Low-level laser irradiation modulates cell viability and creatine kinase activity in C2C12 muscle cells during the differentiation process.

Abstract

Low-level laser irradiation (LLLI) is increasingly used to treat musculoskeletal disorders, with satisfactory results described in the literature. Skeletal muscle satellite cells play a key role in muscle regeneration.
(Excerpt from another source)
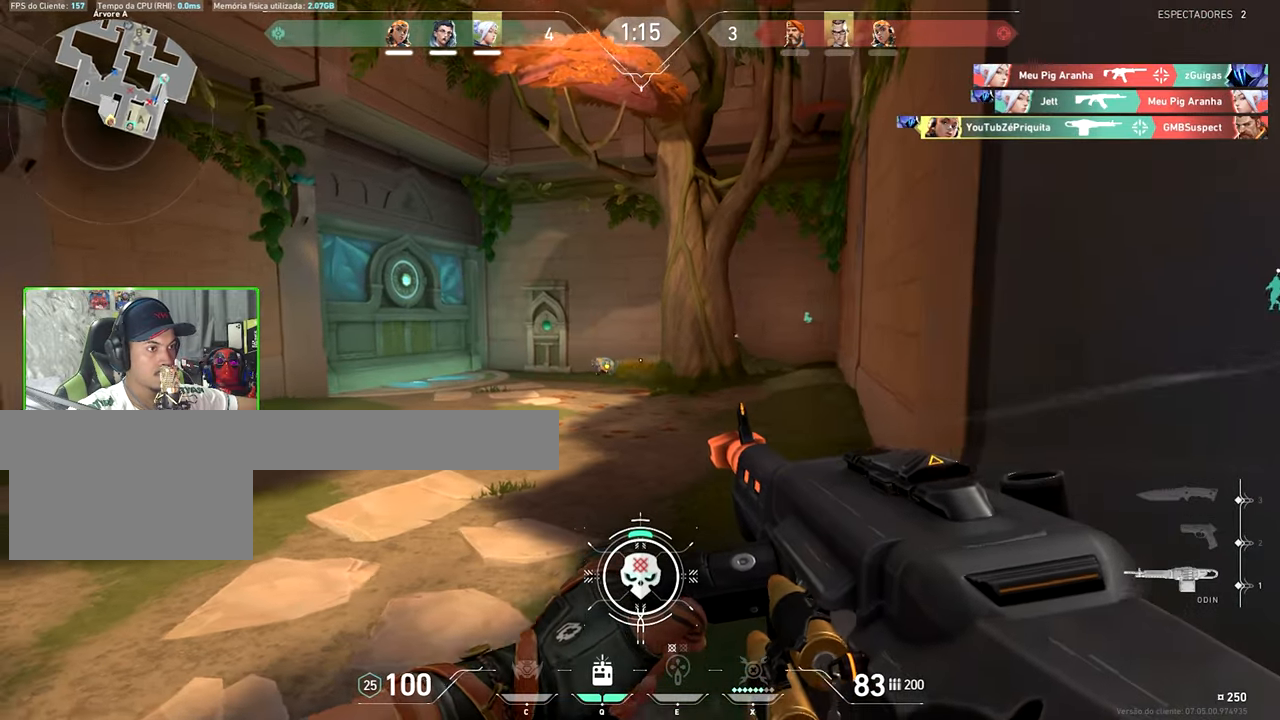
{"keys": ["d"], "mouse": ["right"], "mouse_move": "still", "events": [[33, "shift", "down"], [166, "a", "up"], [166, "d", "down"], [166, "mouse_right", "down"], [166, "shift", "up"]]}
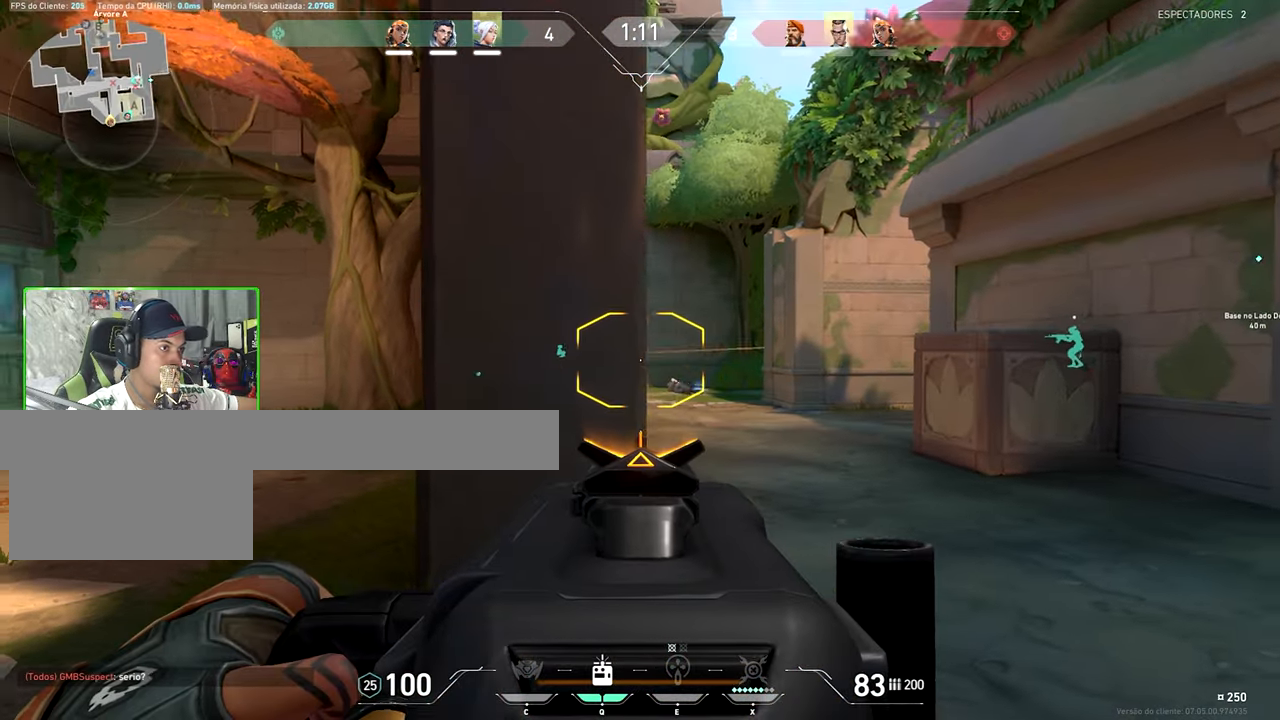
{"keys": ["d", "shift"], "mouse": ["right"], "mouse_move": "still", "events": [[150, "shift", "down"], [316, "a", "down"], [316, "d", "up"], [466, "a", "up"], [466, "d", "down"]]}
The aim of the present study was to evaluate the effect of LLLI on cell viability, creatine kinase (CK) activity, and the expression of myogenic regulatory factors in C2C12 myoblasts during the differentiation process. C2C12 cells were cultured in Dulbecco's modified Eagle's medium (DMEM) containing 2% horse serum and submitted to irradiation with GaAlAs diode laser (wavelength, 780 nm; output power, 10 mW; energy density, 5 J/cm2). Cell viability and the expression of myogenic regulatory factors were assessed 24, 48, and 72 h after irradiation by 3-(4,5-dimethylthiazol-2-yl)-2,5,-diphenyltetrazolium bromide (MTT) assay and quantitative real-time polymerase chain reaction (RT-qPCR), respectively. CK activity was analyzed at 24 and 72 h. An increase in cell viability was found in the laser group in comparison to the control group at all evaluation times. CK activity was significantly increased in the laser group at 72 h. Myogenin messenger RNA (mRNA) demonstrated a tendency toward an increase in the laser group, but the difference in comparison to the control group was non-significant. In conclusion, LLLI was able to modulate cell viability and CK activity in C2C12 myoblasts during the differentiation process.